Intérêt mondial accru
La CAF a annoncé une augmentation de 90 % de ses revenus. Le chiffre d'affaires s'est élevé à 192,6 millions de dollars (114 millions de dollars américains de bénéfices), contre 105,6 millions de dollars dont 72 millions de bénéfices lors de la précédente CAN. Cela montre une augmentation constante, avec le nombre de partenaires qui passe de 9 à 17 entre 2021 et 2023. Une plus grande couverture médiatique a suscité l'intérêt commercial autour du tournoi.
L'affluence dans les stades a aussi nettement progressé. Les chiffres annoncés à la fin de la compétition ont montré que 1,34 million de personnes ont assisté aux matchs. En 2023, en Côte d'Ivoire, le nombre de spectateurs était de 1,1 million.
Cela montre clairement l'intérêt croissant pour le tournoi. La proximité du Maroc avec l'Europe a également été un facteur déterminant. Davantage de spectateurs ont fait le déplacement depuis le continent et d'ailleurs.
Les primes remises aux équipes lors du tournoi ont également battu des records, le Sénégal remportant 11,6 millions de dollars. Les équipes éliminées lors de la phase de groupes ont reçu chacune 1,3 million de dollars américains.
Erreurs
Scènes de colère : La finale a été gâchée par un retrait du terrain des Sénégalais, qui protestaient contre un penalty accordé au Maroc pendant les arrêts de jeu. Le match a été suspendu pendant 16 minutes. Les Sénégalais étaient furieux suite à l'annulation de leur but dans les dernières minutes du temps réglementaire. Les protestations contre le penalty accordé au Maroc ont duré jusqu'à ce que l'une des figures emblématiques de l'équipe, Sadio Mané, demande à ses coéquipiers de poursuivre le match.

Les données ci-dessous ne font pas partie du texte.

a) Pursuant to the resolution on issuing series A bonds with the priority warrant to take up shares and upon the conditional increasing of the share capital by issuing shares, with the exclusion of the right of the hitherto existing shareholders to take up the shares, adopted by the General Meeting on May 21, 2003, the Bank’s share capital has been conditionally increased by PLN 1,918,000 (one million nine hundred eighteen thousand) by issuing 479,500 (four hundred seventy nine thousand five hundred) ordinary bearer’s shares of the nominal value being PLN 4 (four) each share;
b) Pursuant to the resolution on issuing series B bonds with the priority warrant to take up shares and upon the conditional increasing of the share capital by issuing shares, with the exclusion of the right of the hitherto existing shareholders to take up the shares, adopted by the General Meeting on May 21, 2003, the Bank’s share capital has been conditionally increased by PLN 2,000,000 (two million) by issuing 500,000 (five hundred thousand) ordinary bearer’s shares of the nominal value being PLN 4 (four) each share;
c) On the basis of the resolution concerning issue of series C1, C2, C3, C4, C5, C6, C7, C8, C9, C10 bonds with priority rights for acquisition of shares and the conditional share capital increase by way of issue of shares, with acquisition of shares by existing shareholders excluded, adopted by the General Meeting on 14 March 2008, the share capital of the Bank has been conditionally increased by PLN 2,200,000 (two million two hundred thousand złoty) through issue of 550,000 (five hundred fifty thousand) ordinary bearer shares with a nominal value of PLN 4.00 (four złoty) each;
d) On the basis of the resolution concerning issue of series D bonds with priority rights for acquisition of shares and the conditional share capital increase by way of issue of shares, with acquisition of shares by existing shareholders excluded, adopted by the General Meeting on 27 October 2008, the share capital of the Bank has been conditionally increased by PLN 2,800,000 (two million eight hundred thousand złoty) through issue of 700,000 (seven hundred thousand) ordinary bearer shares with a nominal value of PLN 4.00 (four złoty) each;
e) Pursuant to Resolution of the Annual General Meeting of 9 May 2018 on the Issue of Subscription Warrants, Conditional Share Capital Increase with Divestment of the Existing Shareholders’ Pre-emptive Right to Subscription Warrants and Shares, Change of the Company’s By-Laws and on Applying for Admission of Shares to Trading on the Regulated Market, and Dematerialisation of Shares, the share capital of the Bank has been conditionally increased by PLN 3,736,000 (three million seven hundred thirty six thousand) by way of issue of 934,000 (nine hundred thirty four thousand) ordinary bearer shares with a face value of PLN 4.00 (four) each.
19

À ce moment-là, les supporters sénégalais en colère avaient arraché des sièges dans les tribunes et de nombreuses bagarres ont éclaté. Finalement, le Maroc n'a pas réussi à convertir le penalty et le Sénégal a marqué un but mémorable pour remporter la victoire.

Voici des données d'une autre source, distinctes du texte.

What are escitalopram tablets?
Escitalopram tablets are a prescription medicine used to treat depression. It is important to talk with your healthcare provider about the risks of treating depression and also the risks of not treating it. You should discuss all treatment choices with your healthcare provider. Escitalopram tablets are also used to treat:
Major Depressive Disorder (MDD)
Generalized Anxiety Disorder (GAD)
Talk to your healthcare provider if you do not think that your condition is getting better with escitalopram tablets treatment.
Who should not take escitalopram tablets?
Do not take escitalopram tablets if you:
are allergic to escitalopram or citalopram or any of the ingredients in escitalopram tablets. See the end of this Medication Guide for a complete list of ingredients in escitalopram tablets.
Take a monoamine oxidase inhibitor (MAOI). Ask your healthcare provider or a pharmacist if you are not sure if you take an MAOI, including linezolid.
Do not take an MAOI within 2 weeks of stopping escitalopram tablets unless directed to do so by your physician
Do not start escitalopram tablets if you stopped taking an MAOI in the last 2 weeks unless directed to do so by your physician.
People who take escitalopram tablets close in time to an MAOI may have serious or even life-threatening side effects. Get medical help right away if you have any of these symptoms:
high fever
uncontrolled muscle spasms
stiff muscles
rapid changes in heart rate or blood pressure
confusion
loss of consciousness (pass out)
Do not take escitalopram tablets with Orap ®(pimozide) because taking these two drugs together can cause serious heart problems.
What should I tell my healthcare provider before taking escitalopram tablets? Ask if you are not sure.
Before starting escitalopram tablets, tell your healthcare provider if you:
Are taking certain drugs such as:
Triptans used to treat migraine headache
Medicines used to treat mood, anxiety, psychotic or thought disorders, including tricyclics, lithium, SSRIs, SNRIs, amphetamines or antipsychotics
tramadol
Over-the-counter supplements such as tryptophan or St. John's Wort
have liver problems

Questions relatives à l'arbitrage : Tout au long du tournoi, le Maroc a semblé être favorisé par plusieurs décisions et absences de décision arbitrales. La CAF devrait envisager des programmes d'échange d'arbitres avec d'autres confédérations afin d'améliorer l'arbitrage. Cela aiderait non seulement la CAN, mais permettrait également aux arbitres de découvrir d'autres événements continentaux.

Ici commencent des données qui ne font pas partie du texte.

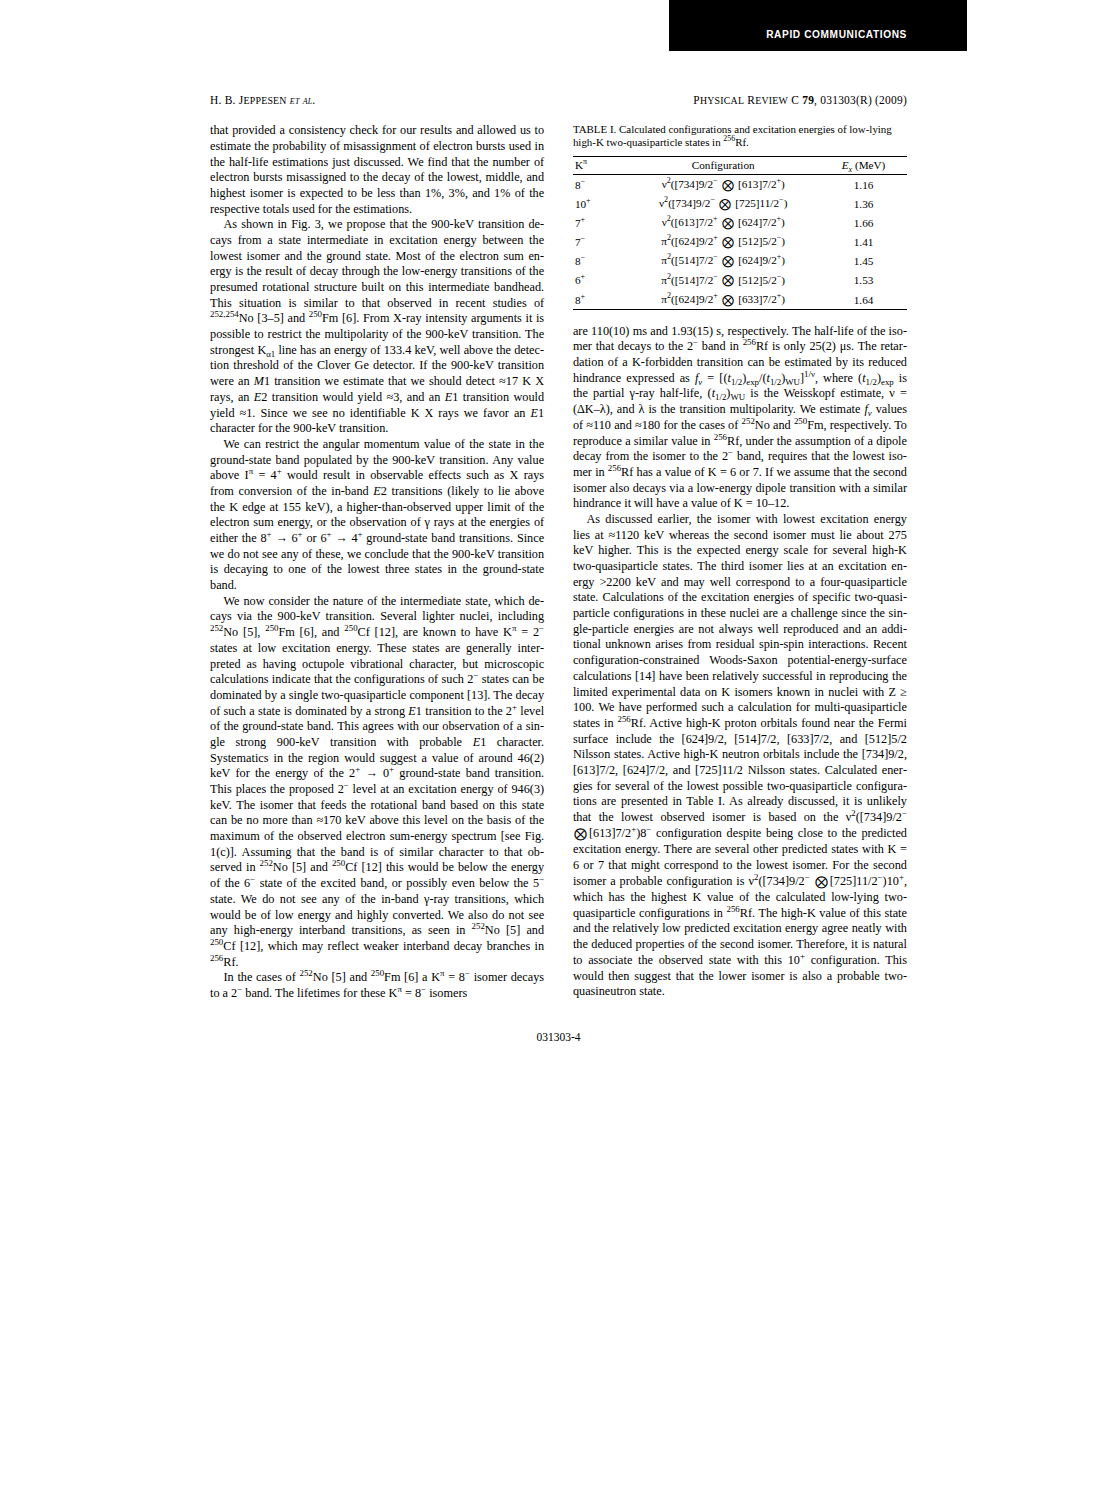RAPID COMMUNICATIONS
H. B. JEPPESEN et al.
PHYSICAL REVIEW C 79, 031303(R) (2009)
that provided a consistency check for our results and allowed us to estimate the probability of misassignment of electron bursts used in the half-life estimations just discussed. We find that the number of electron bursts misassigned to the decay of the lowest, middle, and highest isomer is expected to be less than 1%, 3%, and 1% of the respective totals used for the estimations.
As shown in Fig. 3, we propose that the 900-keV transition decays from a state intermediate in excitation energy between the lowest isomer and the ground state. Most of the electron sum energy is the result of decay through the low-energy transitions of the presumed rotational structure built on this intermediate bandhead. This situation is similar to that observed in recent studies of 252,254No [3–5] and 250Fm [6]. From X-ray intensity arguments it is possible to restrict the multipolarity of the 900-keV transition. The strongest Kα1 line has an energy of 133.4 keV, well above the detection threshold of the Clover Ge detector. If the 900-keV transition were an M1 transition we estimate that we should detect ≈17 K X rays, an E2 transition would yield ≈3, and an E1 transition would yield ≈1. Since we see no identifiable K X rays we favor an E1 character for the 900-keV transition.
We can restrict the angular momentum value of the state in the ground-state band populated by the 900-keV transition. Any value above Iπ = 4+ would result in observable effects such as X rays from conversion of the in-band E2 transitions (likely to lie above the K edge at 155 keV), a higher-than-observed upper limit of the electron sum energy, or the observation of γ rays at the energies of either the 8+ → 6+ or 6+ → 4+ ground-state band transitions. Since we do not see any of these, we conclude that the 900-keV transition is decaying to one of the lowest three states in the ground-state band.
We now consider the nature of the intermediate state, which decays via the 900-keV transition. Several lighter nuclei, including 252No [5], 250Fm [6], and 250Cf [12], are known to have Kπ = 2− states at low excitation energy. These states are generally interpreted as having octupole vibrational character, but microscopic calculations indicate that the configurations of such 2− states can be dominated by a single two-quasiparticle component [13]. The decay of such a state is dominated by a strong E1 transition to the 2+ level of the ground-state band. This agrees with our observation of a single strong 900-keV transition with probable E1 character. Systematics in the region would suggest a value of around 46(2) keV for the energy of the 2+ → 0+ ground-state band transition. This places the proposed 2− level at an excitation energy of 946(3) keV. The isomer that feeds the rotational band based on this state can be no more than ≈170 keV above this level on the basis of the maximum of the observed electron sum-energy spectrum [see Fig. 1(c)]. Assuming that the band is of similar character to that observed in 252No [5] and 250Cf [12] this would be below the energy of the 6− state of the excited band, or possibly even below the 5− state. We do not see any of the in-band γ-ray transitions, which would be of low energy and highly converted. We also do not see any high-energy interband transitions, as seen in 252No [5] and 250Cf [12], which may reflect weaker interband decay branches in 256Rf.
In the cases of 252No [5] and 250Fm [6] a Kπ = 8− isomer decays to a 2− band. The lifetimes for these Kπ = 8− isomers
TABLE I. Calculated configurations and excitation energies of low-lying high-K two-quasiparticle states in 256Rf.
| K π | Configuration | E x (MeV) |
| --- | --- | --- |
| 8 − | ν 2 ([734]9/2 − ⨂ [613]7/2 + ) | 1.16 |
| 10 + | ν 2 ([734]9/2 − ⨂ [725]11/2 − ) | 1.36 |
| 7 + | ν 2 ([613]7/2 + ⨂ [624]7/2 + ) | 1.66 |
| 7 − | π 2 ([624]9/2 + ⨂ [512]5/2 − ) | 1.41 |
| 8 − | π 2 ([514]7/2 − ⨂ [624]9/2 + ) | 1.45 |
| 6 + | π 2 ([514]7/2 − ⨂ [512]5/2 − ) | 1.53 |
| 8 + | π 2 ([624]9/2 + ⨂ [633]7/2 + ) | 1.64 |
are 110(10) ms and 1.93(15) s, respectively. The half-life of the isomer that decays to the 2− band in 256Rf is only 25(2) μs. The retardation of a K-forbidden transition can be estimated by its reduced hindrance expressed as fν = [(t1/2)exp/(t1/2)WU]1/ν, where (t1/2)exp is the partial γ-ray half-life, (t1/2)WU is the Weisskopf estimate, ν = (ΔK–λ), and λ is the transition multipolarity. We estimate fν values of ≈110 and ≈180 for the cases of 252No and 250Fm, respectively. To reproduce a similar value in 256Rf, under the assumption of a dipole decay from the isomer to the 2− band, requires that the lowest isomer in 256Rf has a value of K = 6 or 7. If we assume that the second isomer also decays via a low-energy dipole transition with a similar hindrance it will have a value of K = 10–12.
As discussed earlier, the isomer with lowest excitation energy lies at ≈1120 keV whereas the second isomer must lie about 275 keV higher. This is the expected energy scale for several high-K two-quasiparticle states. The third isomer lies at an excitation energy >2200 keV and may well correspond to a four-quasiparticle state. Calculations of the excitation energies of specific two-quasiparticle configurations in these nuclei are a challenge since the single-particle energies are not always well reproduced and an additional unknown arises from residual spin-spin interactions. Recent configuration-constrained Woods-Saxon potential-energy-surface calculations [14] have been relatively successful in reproducing the limited experimental data on K isomers known in nuclei with Z ≥ 100. We have performed such a calculation for multi-quasiparticle states in 256Rf. Active high-K proton orbitals found near the Fermi surface include the [624]9/2, [514]7/2, [633]7/2, and [512]5/2 Nilsson states. Active high-K neutron orbitals include the [734]9/2, [613]7/2, [624]7/2, and [725]11/2 Nilsson states. Calculated energies for several of the lowest possible two-quasiparticle configurations are presented in Table I. As already discussed, it is unlikely that the lowest observed isomer is based on the ν2([734]9/2− ⨂[613]7/2+)8− configuration despite being close to the predicted excitation energy. There are several other predicted states with K = 6 or 7 that might correspond to the lowest isomer. For the second isomer a probable configuration is ν2([734]9/2− ⨂[725]11/2−)10+, which has the highest K value of the calculated low-lying two-quasiparticle configurations in 256Rf. The high-K value of this state and the relatively low predicted excitation energy agree neatly with the deduced properties of the second isomer. Therefore, it is natural to associate the observed state with this 10+ configuration. This would then suggest that the lower isomer is also a probable two-quasineutron state.
031303-4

Il est également préoccupant que des ramasseurs de balles marocains aient été vus en train d'arracher les serviettes des gardiens de but des équipes adverses lors des matchs Nigeria-Maroc et Sénégal-Maroc.
Problèmes de billetterie : Il y a également eu des problèmes de billetterie. Alors que les billets étaient tous vendus, plusieurs stades étaient déserts pendant les matchs de groupe. Cela peut s'expliquer par des problèmes liés au fait que les revendeurs secondaires ont peut-être acheté plus de billets qu'ils ne pouvaient en revendre. Néanmoins, chaque match a attiré en moyenne 21 167 spectateurs. La présence des médias a également augmenté pendant le tournoi. Selon certaines informations, plus de 3 800 journalistes ont couvert l'événement depuis le Maroc.
Perspectives
La compétition a démontré que le Maroc était prêt à accueillir les matchs de la Coupe du monde en 2030. Le Maroc, ainsi que l'Espagne et le Portugal, accueilleront les matchs, auxquels participeront 48 équipes. Les six villes utilisées pour la CAN 2025 accueilleront le monde entier en 2030. Le Portugal n'aura que deux villes hôtes et l'Espagne fournira neuf sites.
Il sera difficile pour les pays hôtes de la CAN 2027 d'égaler la réussite du Maroc.
Les trois pays hôtes de la CAN 2027 - le Kenya, la Tanzanie et l'Ouganda - devraient au moins atteindre le niveau de la Côte d'Ivoire qui avait accueilli l'édition de 2023.
Ils peuvent au moins s'inspirer de la Côte d'Ivoire en cherchant à améliorer le système de billetterie, la sécurité autour des stades et former les ramasseurs de balles afin de protéger les équipes en déplacement.
Mais les perturbations sur le terrain ne doivent occulter ni les nombreuses réalisations de ce tournoi ni les infrastructures déployées.